Tom Forçade
Thomas King Forçade was an American underground journalist and cannabis rights activist in the 1970s. He was the founder of High Times magazine and for many years ran the Underground Press Syndicate
Forçade published several other publications, such as Stoned, National Weed, Dealer and others, that, veiled as counterculture entertainment magazines, were laced with humor and savvy coverage of politics and popular culture, and served as a forum for some of the industry's best writers and artists. Many of Forçade's publications' writers went on to be published in premiere papers and magazines in North America.
Life and career
Forçade was born as Kenneth Gary Goodson in Phoenix, Arizona on September 11, 1945. He graduated from the University of Utah in 1967 with a degree in business administration. After being quickly discharged from the United States Air Force, Forçade used the skills he learned to traffic drugs across the Mexico–United States border by plane. He used the proceeds to form a hippie commune and underground magazine called Orpheus.After this, he moved to New York City and officially changed his name to Thomas King Forçade to avoid associating his family name with counterculture and play on the word façade. There. he first took over management of the Underground Press Syndicate, a network of countercultural newspapers and magazines that he helped found. The name was changed to the Alternative Press Syndicate in 1973. Forçade was instrumental in the microfilming of the Underground Newspaper Collection. In 1970, Forçade was the first documented activist to use pieing as a form of protest, hitting Chairman Otto Larsen during the President's Commission on Obscenity and Pornography.

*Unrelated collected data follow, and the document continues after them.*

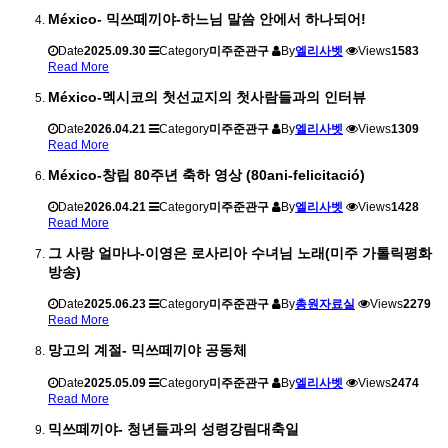
México- 믹쓰떼끼야-하느님 말씀 안에서 하나되어!
Date
2025.09.30
Category
미주준관구
By
엘리사벳
Views
1583
Read More
México-멕시코의 첫선교지의 첫사람들과의 인터뷰
Date
2026.04.21
Category
미주준관구
By
엘리사벳
Views
1309
Read More
México-창립 80주년 축하 영상 (80ani-felicitació)
Date
2026.04.21
Category
미주준관구
By
엘리사벳
Views
1428
Read More
그 사랑 얼마나-이영은 로사리아 수녀님 노래(미주 가톨릭평화
방송)
Date
2025.06.23
Category
미주준관구
By
총원자료실
Views
2279
Read More
망고의 계절- 믹쓰떼끼야 공동체
Date
2025.05.09
Category
미주준관구
By
엘리사벳
Views
2474
Read More
믹쓰떼끼야- 청년들과의 성령강림대축일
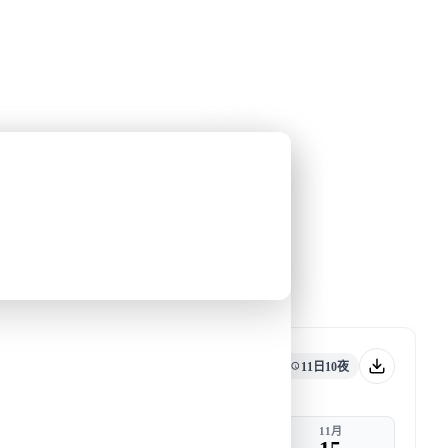
公眾假期精選
限時優惠
🌐
·
HKD
中
講座
深度閱讀
關於我們
私人組團
2027)
和梁彥宗合作的南極之旅
去郵輪
旅行團編號
DW AN NOV27 A
與最具
確認出發
11日10夜
出發
返港
11月
11月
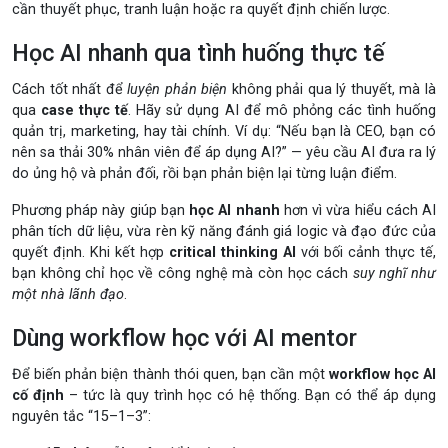
cần thuyết phục, tranh luận hoặc ra quyết định chiến lược.
Học AI nhanh qua tình huống thực tế
Cách tốt nhất để
luyện phản biện
không phải qua lý thuyết, mà là
qua
case thực tế
. Hãy sử dụng AI để mô phỏng các tình huống
quản trị, marketing, hay tài chính. Ví dụ: “Nếu bạn là CEO, bạn có
nên sa thải 30% nhân viên để áp dụng AI?” — yêu cầu AI đưa ra lý
do ủng hộ và phản đối, rồi bạn phản biện lại từng luận điểm.
Phương pháp này giúp bạn
học AI nhanh
hơn vì vừa hiểu cách AI
phân tích dữ liệu, vừa rèn kỹ năng đánh giá logic và đạo đức của
quyết định. Khi kết hợp
critical thinking AI
với bối cảnh thực tế,
bạn không chỉ học về công nghệ mà còn học cách
suy nghĩ như
một nhà lãnh đạo
.
Dùng workflow học với AI mentor
Để biến phản biện thành thói quen, bạn cần một
workflow học AI
cố định
– tức là quy trình học có hệ thống. Bạn có thể áp dụng
nguyên tắc “15–1–3”:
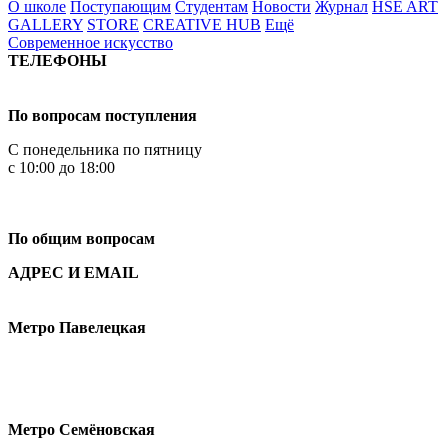
О школе
Поступающим
Студентам
Новости
Журнал
HSE ART
GALLERY
STORE
CREATIVE HUB
Ещё
Современное искусство
ТЕЛЕФОНЫ
+7 499 444-02-84
По вопросам поступления
С понедельника по пятницу
с 10:00 до 18:00
+7
495 621-87-11
По общим вопросам
АДРЕС И EMAIL
Малая Пионерская ул., 12
Метро Павелецкая
Измайловское шоссе, 44с2
Метро Семёновская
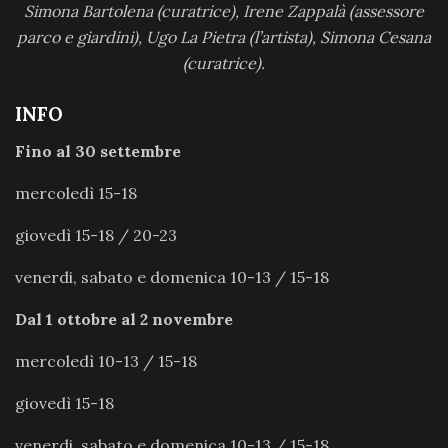
Simona Bartolena (curatrice), Irene Zappalà (assessore
parco e giardini), Ugo La Pietra (l’artista), Simona Cesana
(curatrice).
INFO
Fino al 30 settembre
mercoledì 15-18
giovedì 15-18 / 20-23
venerdi, sabato e domenica 10-13 / 15-18
Dal 1 ottobre al 2 novembre
mercoledì 10-13 / 15-18
giovedì 15-18
venerdi, sabato e domenica 10-13 / 15-18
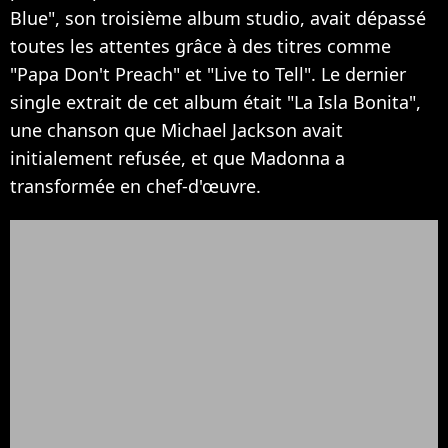
Blue", son troisième album studio, avait dépassé
toutes les attentes grâce à des titres comme
"Papa Don't Preach" et "Live to Tell". Le dernier
single extrait de cet album était "La Isla Bonita",
une chanson que Michael Jackson avait
initialement refusée, et que Madonna a
transformée en chef-d'œuvre.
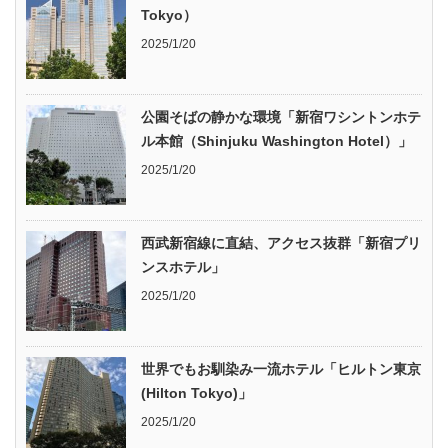
Tokyo）
2025/1/20
公園そばの静かな環境「新宿ワシントンホテ
ル本館（Shinjuku Washington Hotel）」
2025/1/20
西武新宿線に直結、アクセス抜群「新宿プリ
ンスホテル」
2025/1/20
世界でもお馴染み一流ホテル「ヒルトン東京
(Hilton Tokyo)」
2025/1/20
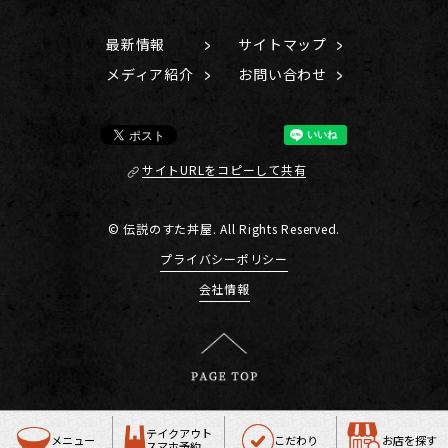
最新情報
サイトマップ
メディア紹介
お問い合わせ
サイトURLをコピーして共有
© 伝説のすた丼屋. All Rights Reserved.
プライバシーポリシー
会社情報
テイクアウト
メニュー
こだわり
お店を探す
スマホ予約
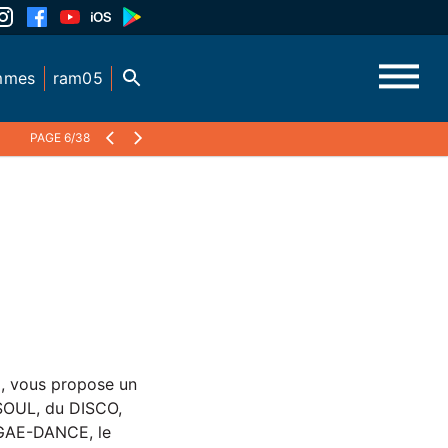
mmes
ram05
PAGE 6/38
o
, vous propose un
 SOUL, du DISCO,
GGAE-DANCE, le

In summer 1974, Forçade founded High Times, and contributed funding to the Yippie newspaper, Yipster Times, while also bankrolling the ailing Punk magazine. High Times ran articles calling marijuana a "medical wonder drug" and ridiculing the US Drug Enforcement Administration. It became a huge success, with a circulation of more than 500,000 copies a month and revenues approaching $10 million by 1977, and was embraced by the young adult market as the bible of the alternative life culture. By 1977 High Times was selling as many copies an issue as Rolling Stone and National Lampoon.
According to the 1990 nonfiction book 12 Days on the Road: The Sex Pistols and America, by Noel E. Monk, Forçade and his film crew followed the Sex Pistols through their chaotic January 1978 concerts of the U.S. South and West, using high-pressure tactics in an unsuccessful attempt to persuade the band's management and record company to let him document the tour.